La nécrobacillose cutanée.- elle est due au bacille de la nécrose ou bacille de Schmôrl. On constate sur le corps, la face, les cuisses des lésions purulentes, croûteuses et gangréneuses. La nécrobacillose peut être à l’origine de pleurésie ou de pneumonie. Les soins sont à base d’antibiotiques.

Le coryza contagieux: il est dû à un virus filtrant. Le lapin tousse, son nez coule, le jetage devient rapidement purulent et le lapin essuie son nez avec ses pattes. Il faut isoler le malade et le soigner avec des antibiotiques et de l’argyrol en solution nasale.

L’entérotoxémie: elle est due à un microbe anaérobie qui attaque surtout la lapine après qu’elle a mis bas. Elle a soif, elle perd l’appétit, ses yeux sont vitreux. Il arrive qu elle meure subitement. Si on reconnaît la maladie à temps, elle sera traitée à la pénicilline. Les betteraves et les épluchures de pommes de terre seront à proscrire de l’alimentation de la malade.

L’entérite mucoïde: elle atteint particulièrement les lapereaux. On ne sait pas encore à quoi l’attribuer, mais on peut confondre cette maladie avec l’entérotoxémie car les symptômes sont les mêmes et le lapin malade meurt rapidement à moins que, reconnue à temps, on puisse pratiquer des injections de streptomycine.

La syphilis ou spirochétose : elle est due à un spirochète. Le lapin est abattu et il a de la fièvre.

On le soignera avec une injection sous-cutanée de composé arsenical, ou aux antibiotiques.

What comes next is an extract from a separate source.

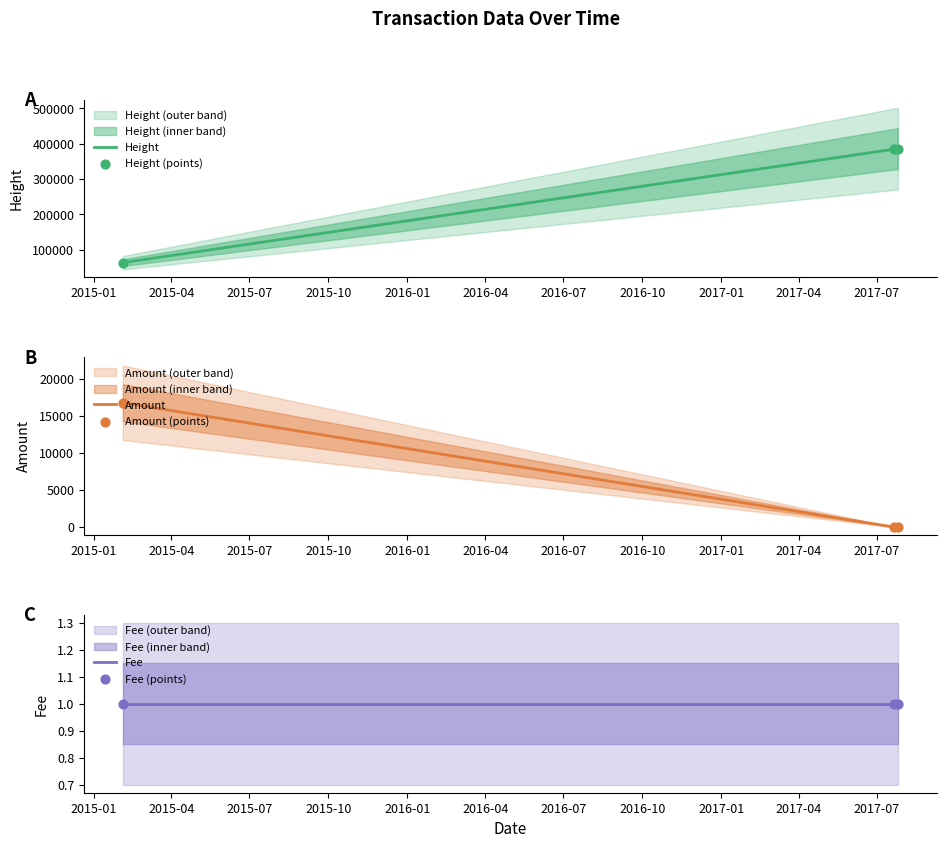

Which series reaches the minimum Y coordinate?

Amount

La myxomatose: maladie spécifique du lapin, elle est due à un virus filtrant transmis par les moustiques. Le lapin présente une tête enflée, ses yeux deviennent rouges et purulents, ainsi que les parties génitales. Il respire difficilement, perd l’appétit. Ses oreilles tombent. Dans la majorité des cas, le lapin malade meurt très rapidement.

Il n’existe pas de thérapeutique pour guérir le lapin atteint, mais les lapins bien portants seront vaccinés dès que des cas de myxomatose sont signalés dans une région. Les clapiers seront, à l’extérieur et à l’intérieur, pulvérisés avec du D.D.T. afin de supprimer autant que possible les moustiques qui véhiculent le virus.

La myxomatose est une maladie légalement contagieuse qui doit être déclarée à la mairie ou au service vétérinaire départemental.

A noter: la tularémie est une maladie rare qui atteint les rongeurs et en conséquence les lapins. Due à une piqûre d’insecte, elle peut provoquer des épidémies. La tularémie est une maladie légalement contagieuse et, comme telle, elle doit être déclarée à la mairie ou au service vétérinaire départemental.

L’arrêté du 30 juin 1948 précise que les clapiers où la maladie a été constatée doivent être isolés et désinfectés et qu’une pancarte «tularémie animale» doit être apposée.